Monday, July 23, 2012
As cute as these guys are, they really can be problematic as pets. After all, who would believe that something so cute and so small could possibly grow to be or 56 feet long and weigh 18 pounds?
This is the first time I've ever seen a baby Iguana. Usually HAWS gets them surrendered when they reach about two to three feet long. This is when they start to require a much bigger cage than most people are able to provide.
One of the things that appalled us at HAWS was the fact that these guys were given away as prizes. Pets are meant to be members of a family and require knowledge of their care, and are a daily responsibility. Because of this, those of us in the animal welfare field feel that getting a pet should take careful consideration and research before bringing the animal into the home.
Handing out live animals as though they were fabric covered toys stuffed with sawdust is just reprehensible. Getting a pet this way doesn't allow for the family to know what they are getting themselves into or prepare for their new arrival, much less make an informed decision.

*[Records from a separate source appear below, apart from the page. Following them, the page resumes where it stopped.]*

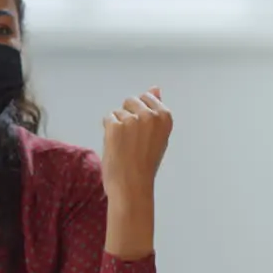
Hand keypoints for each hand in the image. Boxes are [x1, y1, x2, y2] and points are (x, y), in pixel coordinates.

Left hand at [101, 88, 171, 203]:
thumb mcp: (158, 134)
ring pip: (117, 112)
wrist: (132, 185)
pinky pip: (108, 118)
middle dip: (127, 116)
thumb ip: (156, 110)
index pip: (147, 97)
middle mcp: (150, 115)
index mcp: (165, 116)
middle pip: (130, 101)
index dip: (140, 114)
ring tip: (125, 145)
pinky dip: (108, 131)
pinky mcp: (115, 125)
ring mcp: (133, 119)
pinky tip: (116, 145)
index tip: (141, 131)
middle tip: (132, 140)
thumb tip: (155, 87)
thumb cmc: (144, 162)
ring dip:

It is also most likely inhumane for the animals being given out, since who knows how long they are carried around fairgrounds before their new owners decide it's time to go home. And people who don't know much about how to care for their new pet may end up providing inappropriate or even dangerous housing for the animal, and feeding them something that might be unhealthy or even cause medical problems.

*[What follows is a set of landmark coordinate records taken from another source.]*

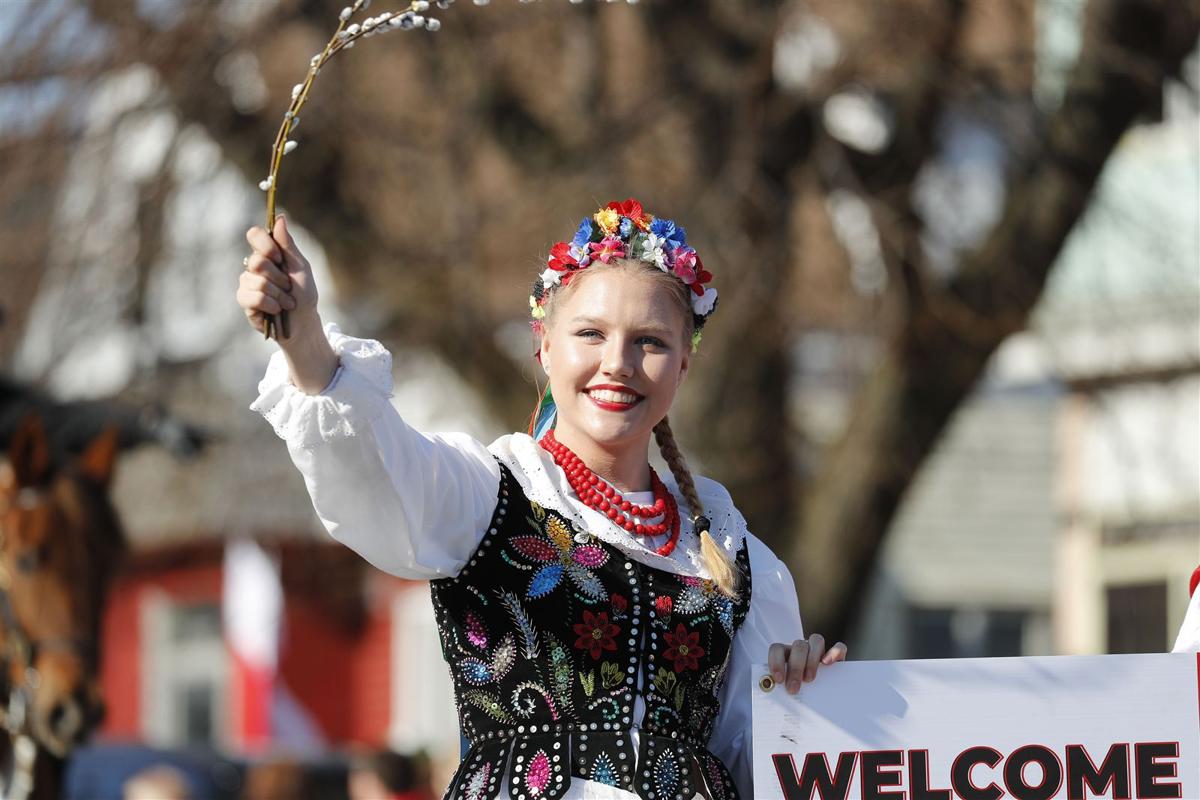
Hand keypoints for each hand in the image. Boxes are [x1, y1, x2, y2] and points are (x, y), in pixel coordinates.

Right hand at [237, 215, 319, 339]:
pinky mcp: (244, 301)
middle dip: (279, 277)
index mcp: (268, 253)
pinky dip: (271, 304)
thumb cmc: (303, 293)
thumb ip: (288, 245)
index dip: (265, 245)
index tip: (279, 258)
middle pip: (257, 261)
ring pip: (257, 282)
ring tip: (286, 302)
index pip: (254, 235)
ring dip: (278, 295)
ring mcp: (247, 283)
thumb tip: (280, 218)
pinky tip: (276, 310)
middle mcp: (253, 266)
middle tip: (288, 286)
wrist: (303, 321)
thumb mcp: (300, 267)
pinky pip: (253, 297)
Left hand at [767, 634, 846, 694]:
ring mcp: (818, 651)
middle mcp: (801, 650)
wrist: (818, 700)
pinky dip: (835, 653)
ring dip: (812, 660)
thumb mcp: (787, 693)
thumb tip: (771, 706)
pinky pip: (838, 647)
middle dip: (795, 668)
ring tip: (809, 679)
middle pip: (798, 647)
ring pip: (816, 640)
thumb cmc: (797, 695)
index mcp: (786, 655)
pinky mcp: (836, 656)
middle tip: (793, 688)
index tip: (779, 679)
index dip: (776, 661)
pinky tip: (829, 664)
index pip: (777, 649)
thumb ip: (781, 694)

I commend the man who brought these two little guys in and gave them to HAWS. He was smart enough to realize that he wouldn't be able to provide the home they needed, and brought them to a place where they could obtain the proper care. Hopefully we'll be able to find them a good home. Does anyone want a six foot long reptile that will need an enclosure the size of a walk-in closet? Do your research and then come to HAWS if you decide the answer is yes -- we have two to choose from.